Have Data Explorer Show number of results?


(Jay Pfaffman) #1

Data explorer returns only a certain number (500?) of items in the web interface. Too see them all you need to download them and look at them some other way (i.e., download a csv and open it in a spreadsheet).

It would be nice if it were easy to know how many items had been returned. What I’ve done in the past is to generate a second query that just did the count, which I find rather painful.

Feature Request

When the query is completed, would it be easy to pull out the number of results and print it next to (or below) the query completion time?

image


(Sam Saffron) #2

Sure, we should do something here @rishabhn

When you run a query it should show Query completed in 12.7 ms, 102 results

IF we are truncating due to our enforced limit eg try SELECT id, raw from posts on meta. we should say Query completed in 12.7 ms, partial results, top 500 returned … something like that.


(Jay Pfaffman) #4

That’s an improvement, but the specific problem I’m trying to solve is that if there are more than 500,the only way to find out how many there are is to write another query or download the data set to a CSV and count the rows (and subtract one).

I’m not sure what the solution there would be.


(Mittineague) #5

I think what you are wanting is a SELECT COUNT() query.

I think for many queries it could be a matter of simply replacing the main SELECT fields with COUNT. But I don’t know if it would get messy with queries that had aggregates and GROUP BYs.

IMHO, a type of “results were limited to 500” would be good enough and would indicate that a separate COUNT query might be needed.

I quite often put together COUNT queries when I work up a query so I won’t be taken by surprise by a long running query. eg. from this table with mega rows join another table with mega rows join yet another table with mega rows …

In fact, I would recommend running heavy queries on a copy of the live database to avoid having the forum hang while the query runs.


(Jay Pfaffman) #6

That’s what I want, but the only way that I know to do that is to create a whole separate query that does the SELECT COUNT. So I’d need to create a query for (e.g., “closed topics” and “closed topics count”).


(Jeff Atwood) #7

Just so you know, this is quite standard in SQL databases. You generally don’t get a count unless you explicitly ask for it, because counting “all the results” can be more expensive than getting the first {x} records.

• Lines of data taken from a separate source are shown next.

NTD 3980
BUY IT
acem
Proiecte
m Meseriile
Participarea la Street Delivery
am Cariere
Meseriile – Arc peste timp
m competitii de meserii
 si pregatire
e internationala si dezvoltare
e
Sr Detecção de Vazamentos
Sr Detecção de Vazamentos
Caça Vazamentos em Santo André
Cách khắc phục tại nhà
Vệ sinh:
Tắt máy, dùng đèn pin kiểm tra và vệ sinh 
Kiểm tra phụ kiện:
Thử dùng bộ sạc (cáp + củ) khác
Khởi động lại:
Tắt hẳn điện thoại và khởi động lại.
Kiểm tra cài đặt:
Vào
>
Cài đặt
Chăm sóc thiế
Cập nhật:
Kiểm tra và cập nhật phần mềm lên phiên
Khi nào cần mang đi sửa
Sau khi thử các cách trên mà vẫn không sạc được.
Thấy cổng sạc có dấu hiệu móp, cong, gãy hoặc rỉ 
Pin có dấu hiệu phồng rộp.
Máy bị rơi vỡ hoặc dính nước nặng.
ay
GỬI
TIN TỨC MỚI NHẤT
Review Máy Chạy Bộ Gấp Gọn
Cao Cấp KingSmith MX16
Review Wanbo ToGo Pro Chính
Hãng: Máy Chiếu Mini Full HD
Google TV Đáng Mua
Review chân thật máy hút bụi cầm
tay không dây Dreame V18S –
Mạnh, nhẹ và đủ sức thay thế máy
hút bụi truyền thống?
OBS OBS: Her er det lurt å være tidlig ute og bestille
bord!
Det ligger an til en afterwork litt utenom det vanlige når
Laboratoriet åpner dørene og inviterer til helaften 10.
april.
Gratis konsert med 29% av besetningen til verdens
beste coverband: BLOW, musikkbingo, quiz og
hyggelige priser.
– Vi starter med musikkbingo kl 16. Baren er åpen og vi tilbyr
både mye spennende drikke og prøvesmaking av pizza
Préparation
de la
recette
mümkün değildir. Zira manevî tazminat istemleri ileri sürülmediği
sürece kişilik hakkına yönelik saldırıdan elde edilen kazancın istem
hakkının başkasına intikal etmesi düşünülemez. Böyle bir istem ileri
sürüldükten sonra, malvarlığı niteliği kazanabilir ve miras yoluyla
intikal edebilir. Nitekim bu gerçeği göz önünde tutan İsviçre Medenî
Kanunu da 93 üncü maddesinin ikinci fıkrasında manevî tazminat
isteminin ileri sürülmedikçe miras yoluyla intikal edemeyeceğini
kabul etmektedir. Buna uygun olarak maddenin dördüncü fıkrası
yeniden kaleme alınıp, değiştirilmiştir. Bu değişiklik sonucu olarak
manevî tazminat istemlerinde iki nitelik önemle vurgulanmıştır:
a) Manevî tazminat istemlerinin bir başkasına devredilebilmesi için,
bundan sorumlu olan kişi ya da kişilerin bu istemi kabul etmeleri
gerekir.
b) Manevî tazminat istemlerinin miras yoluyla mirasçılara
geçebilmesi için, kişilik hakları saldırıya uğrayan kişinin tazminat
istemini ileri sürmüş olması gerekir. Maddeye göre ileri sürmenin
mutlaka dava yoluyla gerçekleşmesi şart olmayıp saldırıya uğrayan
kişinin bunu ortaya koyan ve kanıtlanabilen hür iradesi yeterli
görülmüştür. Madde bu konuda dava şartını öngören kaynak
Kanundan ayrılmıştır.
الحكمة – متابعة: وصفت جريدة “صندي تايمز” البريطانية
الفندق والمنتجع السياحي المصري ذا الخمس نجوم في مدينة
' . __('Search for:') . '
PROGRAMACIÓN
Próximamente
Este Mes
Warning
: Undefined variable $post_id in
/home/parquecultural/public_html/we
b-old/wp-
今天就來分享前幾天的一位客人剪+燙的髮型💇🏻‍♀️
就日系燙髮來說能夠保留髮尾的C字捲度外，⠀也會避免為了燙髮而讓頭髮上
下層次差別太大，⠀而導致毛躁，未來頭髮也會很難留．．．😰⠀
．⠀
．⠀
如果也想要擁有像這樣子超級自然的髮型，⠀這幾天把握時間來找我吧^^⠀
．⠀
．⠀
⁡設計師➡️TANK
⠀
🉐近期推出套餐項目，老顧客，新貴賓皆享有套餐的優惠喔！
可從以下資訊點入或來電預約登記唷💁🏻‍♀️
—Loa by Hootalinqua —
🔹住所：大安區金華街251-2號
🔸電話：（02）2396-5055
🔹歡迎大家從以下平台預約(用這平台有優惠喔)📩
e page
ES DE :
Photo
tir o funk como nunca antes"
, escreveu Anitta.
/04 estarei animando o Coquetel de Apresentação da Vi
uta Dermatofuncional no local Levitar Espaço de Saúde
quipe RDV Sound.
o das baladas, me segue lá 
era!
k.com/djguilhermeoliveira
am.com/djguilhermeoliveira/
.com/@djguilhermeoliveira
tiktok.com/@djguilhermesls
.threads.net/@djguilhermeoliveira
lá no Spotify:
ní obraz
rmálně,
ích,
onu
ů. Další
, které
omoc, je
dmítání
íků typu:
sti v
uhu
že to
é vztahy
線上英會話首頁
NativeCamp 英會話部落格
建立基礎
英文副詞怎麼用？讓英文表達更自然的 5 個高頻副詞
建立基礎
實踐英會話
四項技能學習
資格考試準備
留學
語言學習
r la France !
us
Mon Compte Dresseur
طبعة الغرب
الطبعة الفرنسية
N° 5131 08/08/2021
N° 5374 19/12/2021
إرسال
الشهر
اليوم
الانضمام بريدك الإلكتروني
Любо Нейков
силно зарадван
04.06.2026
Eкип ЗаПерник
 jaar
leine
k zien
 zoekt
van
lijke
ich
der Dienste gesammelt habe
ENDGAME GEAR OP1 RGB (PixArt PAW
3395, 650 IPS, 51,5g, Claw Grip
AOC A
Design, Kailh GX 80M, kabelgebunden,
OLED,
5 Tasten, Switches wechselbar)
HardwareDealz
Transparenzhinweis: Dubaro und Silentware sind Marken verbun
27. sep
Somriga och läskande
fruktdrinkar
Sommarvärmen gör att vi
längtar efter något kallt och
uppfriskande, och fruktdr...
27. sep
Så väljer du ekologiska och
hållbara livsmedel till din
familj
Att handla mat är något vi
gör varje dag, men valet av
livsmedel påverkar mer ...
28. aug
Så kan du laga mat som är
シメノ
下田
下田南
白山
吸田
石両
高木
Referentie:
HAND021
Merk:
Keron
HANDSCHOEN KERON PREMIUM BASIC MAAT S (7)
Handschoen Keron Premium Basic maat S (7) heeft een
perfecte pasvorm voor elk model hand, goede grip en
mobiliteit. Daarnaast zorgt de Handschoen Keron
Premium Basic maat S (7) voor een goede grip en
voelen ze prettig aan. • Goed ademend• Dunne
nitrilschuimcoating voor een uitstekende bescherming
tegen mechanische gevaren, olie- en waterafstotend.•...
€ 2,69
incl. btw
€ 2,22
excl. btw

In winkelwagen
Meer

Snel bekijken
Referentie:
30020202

We’re not secretly withholding information that we regularly get back from the database, because we’re jerks :wink:


(Kane York) #8

I think a button for “Wrap the query with count() and get the result” might be viable.

WITH query AS (
#{sql}
) SELECT COUNT(*) FROM query
-- do not include LIMIT clause inside `sql`

(Jay Pfaffman) #9

That’s brilliant! That might be a PR that I could pull off (though there is a fairly long list of things that I need to submit).


(Mittineague) #10

Would this in effect be running the query twice? Once to get the row count without the built-in resource use safety measures, and then again with the limit.

EDIT
AFAIK, though the Data Explorer plugin has a built in LIMIT, it does not have an OFFSET.

I think if there was some way to return the 500 result rows in “batches” - maybe with a OFFSET or a “not included in prior results” condition? - it would be safer. TBH, I’m thinking the better way would be to simply show a type of “LIMIT met, if you want more do it from the CLI” message where the admin could do a SELECT into an outfile query.


(Mittineague) #11

This looks promising

PostgreSQL: Documentation: 9.1: Value Expressions

the window function is able to scan all the rows that would be part of the current row’s group according to the grouping specification

EDIT
I just had a brief play on my localhost as a POC

SELECT users.username 
 , COUNT(users.username) OVER ()  
FROM users 
WHERE users.id > 4 
LIMIT 5

over-count


(Rishabh Nambiar) #12

For a first phase, the result limit has been updated from 250 to 1000 and number of results is displayed via:

When the limit is reached, the UI indicates that only partial results are shown:


When the limit is not reached, the exact number of results is shown:


(Rishabh Nambiar) #13

Thanks for that tip, OVER() is a pretty cool function!
It works awesome but hiding the count column with the same identical values for every row was somewhat complicated.